● EXERCISE
Pictures aside, quote the whole listing exactly.

*** DATA RECORDS ***

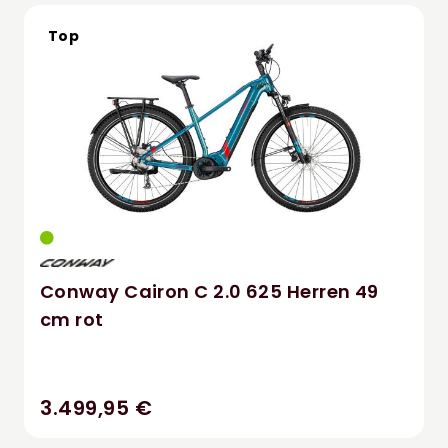
Top
Conway Cairon C 2.0 625 Herren 49
cm rot
3.499,95 €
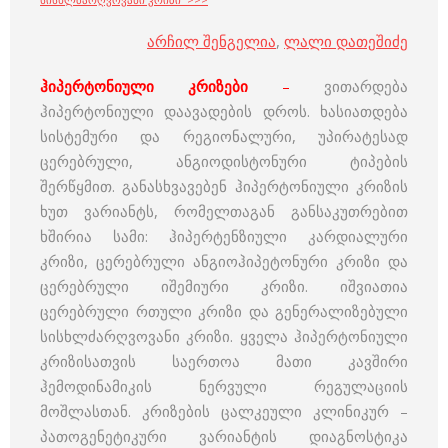
არჩილ შენგელია
,
ლალი დათეშიძე
ჰიპერტონიული კრიზები
–
ვითარდება
ჰიპერტონიული დაავადების დროს. ხასიათდება
სისტემური და რეგიონალური, უპირატესად
ცერებრული, ანგიოდისტონური ტიპების
შერწყმით. განასხვავებენ ჰიპერტონიული კრიზის
ხუთ ვარიანტს, რომელთაგან განსაკუთრებით
ხშირია სამი: ჰიპერტენზიული კარდიალური
კრიზი, ცერებრული ანგიოჰიპეტონური კრიზი და
ცერებრული იშემიური კრიზი. იშვიათია
ცერებრული რთული კრიზი და გენერალიზებული
სისხლძარღვოვანი კრიზი. ყველა ჰიპერტონიული
კრიზისათვის საერთოა მათი კავშირი
ჰემოდინამიკის ნერვული რეგულაციის
მოშლასთან. კრიზების ცალკეული კლინიკურ –
პათოგენეტიკური ვარიანტის დიაგნოსტიკა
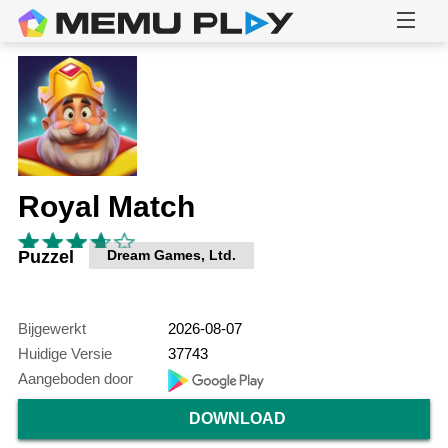
Royal Match
Puzzel
Dream Games, Ltd.
Bijgewerkt
2026-08-07
Huidige Versie
37743
Aangeboden door
DOWNLOAD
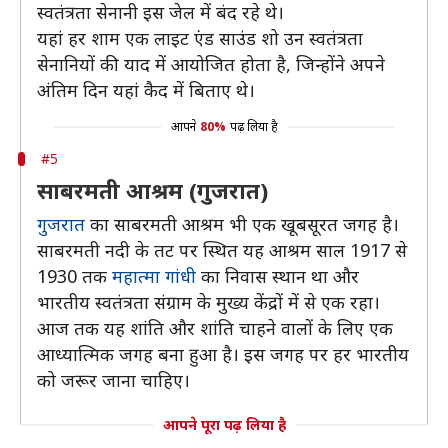
स्वतंत्रता सेनानी इस जेल में बंद रहे थे।
यहां हर शाम एक लाइट एंड साउंड शो उन स्वतंत्रता
सेनानियों की याद में आयोजित होता है, जिन्होंने अपने
अंतिम दिन यहां कैद में बिताए थे।
आपने
80%
पढ़ लिया है
#5
साबरमती आश्रम (गुजरात)
गुजरात
का साबरमती आश्रम भी एक खूबसूरत जगह है।
साबरमती नदी के तट पर स्थित यह आश्रम साल 1917 से
1930 तक
महात्मा गांधी
का निवास स्थान था और
भारतीय स्वतंत्रता संग्राम के मुख्य केंद्रों में से एक रहा।
आज तक यह शांति और शांति चाहने वालों के लिए एक
आध्यात्मिक जगह बना हुआ है। इस जगह पर हर भारतीय
को जरूर जाना चाहिए।
आपने पूरा पढ़ लिया है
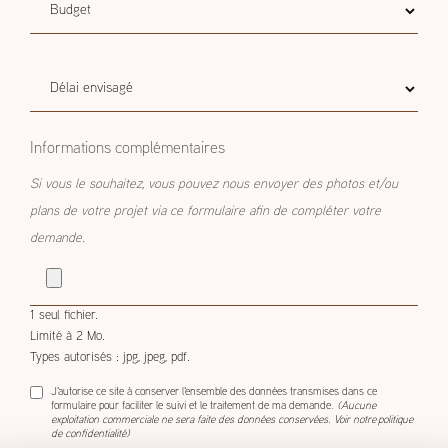
Budget
Budget estimatif
estimatif
Délai
Délai envisagé
envisagé
Informations complémentaires
Si vous le souhaitez, vous pouvez nous envoyer des photos et/ou
plans de votre projet via ce formulaire afin de compléter votre
demande.
1 seul fichier.
Limité à 2 Mo.
Types autorisés : jpg, jpeg, pdf.
J'autorise ce site à conserver l'ensemble des données transmises dans ce
formulaire pour faciliter le suivi et le traitement de ma demande.
(Aucune
exploitation commerciale ne sera faite des données conservées. Voir notre
politique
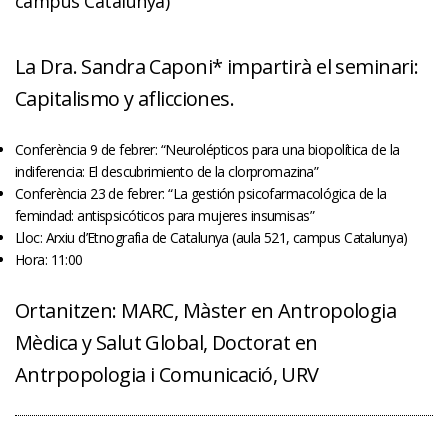
campus Catalunya)
La Dra. Sandra Caponi* impartirà el seminari:
Capitalismo y aflicciones.
Conferència 9 de febrer: “Neurolépticos para una biopolítica de la
indiferencia: El descubrimiento de la clorpromazina”
Conferència 23 de febrer: “La gestión psicofarmacológica de la
femindad: antispsicóticos para mujeres insumisas”
Lloc: Arxiu d’Etnografia de Catalunya (aula 521, campus Catalunya)
Hora: 11:00
Ortanitzen: MARC, Màster en Antropologia
Mèdica y Salut Global, Doctorat en
Antrpopologia i Comunicació, URV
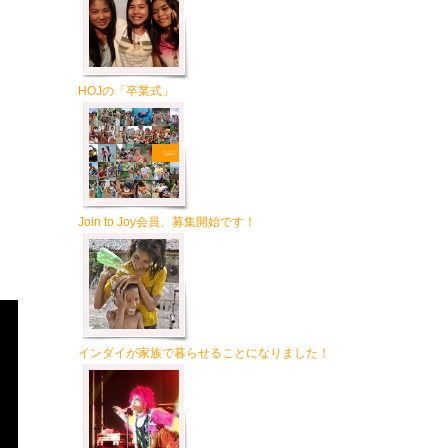
HOJの「卒業式」
Join to Joy会員、募集開始です！
インダイが家族で暮らせることになりました！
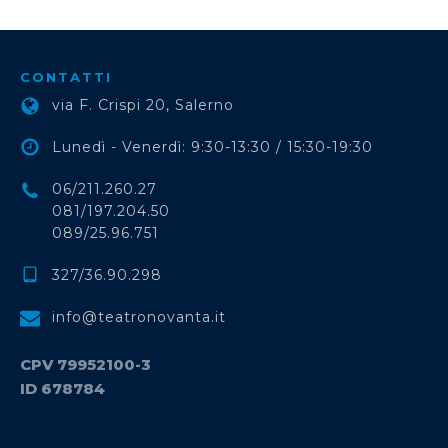
CONTATTI
via F. Crispi 20, Salerno
Lunedì - Venerdì: 9:30-13:30 / 15:30-19:30
06/211.260.27
081/197.204.50
089/25.96.751
327/36.90.298
info@teatronovanta.it
CPV 79952100-3
ID 678784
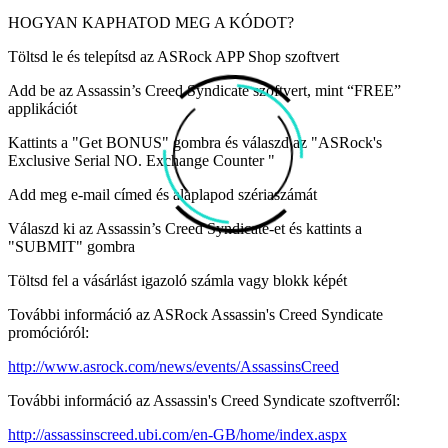
HOGYAN KAPHATOD MEG A KÓDOT?
Töltsd le és telepítsd az ASRock APP Shop szoftvert
Add be az Assassin’s Creed Syndicate szoftvert, mint “FREE”
applikációt
Kattints a "Get BONUS" gombra és válaszd az "ASRock's
Exclusive Serial NO. Exchange Counter "
Add meg e-mail címed és alaplapod szériaszámát
Válaszd ki az Assassin’s Creed Syndicate-et és kattints a
"SUBMIT" gombra
Töltsd fel a vásárlást igazoló számla vagy blokk képét
További információ az ASRock Assassin's Creed Syndicate
promócióról:
http://www.asrock.com/news/events/AssassinsCreed
További információ az Assassin's Creed Syndicate szoftverről:
http://assassinscreed.ubi.com/en-GB/home/index.aspx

***

● TASK SOLUTION
Top
Conway Cairon C 2.0 625 Herren 49
cm rot
3.499,95 €
არჩილ შენგელია
,
ლალი დათეშიძე
ჰიპერტონიული კრიზები
–
ვითარდება
ჰიპერტონიული დაავადების დროს. ხასიათდება
სისტემური და რეგიონალური, უპირატესად
ცერებრული, ანგიოდისტონური ტიპების
შერწყმით. განასხვავებენ ჰიპერტონიული კრიზის
ხუთ ვარიანტს, რომელთაგან განსაკუთრებით
ხშირია სამი: ჰიპერტენზიული კარდიალური
კრიზი, ცერებრული ანგიოჰიპეტონური კრიზი და
ცერებრული იშემიური კრიზი. იშვიათია
ცერებრული რთული კრიზი და გენერალიზებული
სისხლძარღვოვანი კრიზი. ყველა ჰიპერტონიული
კრიზისათვის საერთოა მათი კავშირი
ჰემოდინამიკის ნერვული რეგულაციის
მოშლასთან. კრიზების ცალკეული კლინიკურ –
პათოგენეტიკური ვარიანტის დიაგნოსტიკა
Royal Match
Puzzel
Dream Games, Ltd.
Bijgewerkt
2026-08-07
Huidige Versie
37743
Aangeboden door
DOWNLOAD
स्वतंत्रता सेनानी इस जेल में बंद रहे थे।
यहां हर शाम एक लाइट एंड साउंड शो उन स्वतंत्रता
सेनानियों की याद में आयोजित होता है, जिन्होंने अपने
अंतिम दिन यहां कैद में बिताए थे।
आपने
80%
पढ़ लिया है
#5
साबरमती आश्रम (गुजरात)
गुजरात
का साबरमती आश्रम भी एक खूबसूरत जगह है।
साबरमती नदी के तट पर स्थित यह आश्रम साल 1917 से
1930 तक
महात्मा गांधी
का निवास स्थान था और
भारतीय स्वतंत्रता संग्राम के मुख्य केंद्रों में से एक रहा।
आज तक यह शांति और शांति चाहने वालों के लिए एक
आध्यात्मिक जगह बना हुआ है। इस जगह पर हर भारतीय
को जरूर जाना चाहिए।
आपने पूरा पढ़ लिया है
Budget
Budget estimatif
estimatif
Délai
Délai envisagé
envisagé
Informations complémentaires
Si vous le souhaitez, vous pouvez nous envoyer des photos et/ou
plans de votre projet via ce formulaire afin de compléter votre
demande.
1 seul fichier.
Limité à 2 Mo.
Types autorisés : jpg, jpeg, pdf.
J'autorise ce site à conserver l'ensemble des données transmises dans ce
formulaire pour faciliter le suivi et le traitement de ma demande.
(Aucune
exploitation commerciale ne sera faite des données conservées. Voir notre
politique
campus Catalunya)
La Dra. Sandra Caponi* impartirà el seminari:
Capitalismo y aflicciones.
Conferència 9 de febrer: “Neurolépticos para una biopolítica de la
indiferencia: El descubrimiento de la clorpromazina”
Conferència 23 de febrer: “La gestión psicofarmacológica de la
femindad: antispsicóticos para mujeres insumisas”
Lloc: Arxiu d’Etnografia de Catalunya (aula 521, campus Catalunya)
Hora: 11:00
Ortanitzen: MARC, Màster en Antropologia
Mèdica y Salut Global, Doctorat en
Antrpopologia i Comunicació, URV
HOJの「卒業式」
Join to Joy会員、募集開始です！
インダイが家族で暮らせることになりました！
CONTATTI
via F. Crispi 20, Salerno
Lunedì - Venerdì: 9:30-13:30 / 15:30-19:30
06/211.260.27
081/197.204.50
089/25.96.751
327/36.90.298
info@teatronovanta.it
CPV 79952100-3
ID 678784
HOGYAN KAPHATOD MEG A KÓDOT?
Töltsd le és telepítsd az ASRock APP Shop szoftvert
Add be az Assassin’s Creed Syndicate szoftvert, mint “FREE”
applikációt
Kattints a "Get BONUS" gombra és válaszd az "ASRock's
Exclusive Serial NO. Exchange Counter "
Add meg e-mail címed és alaplapod szériaszámát
Válaszd ki az Assassin’s Creed Syndicate-et és kattints a
"SUBMIT" gombra
Töltsd fel a vásárlást igazoló számla vagy blokk képét
További információ az ASRock Assassin's Creed Syndicate
promócióról:
http://www.asrock.com/news/events/AssassinsCreed
További információ az Assassin's Creed Syndicate szoftverről:
http://assassinscreed.ubi.com/en-GB/home/index.aspx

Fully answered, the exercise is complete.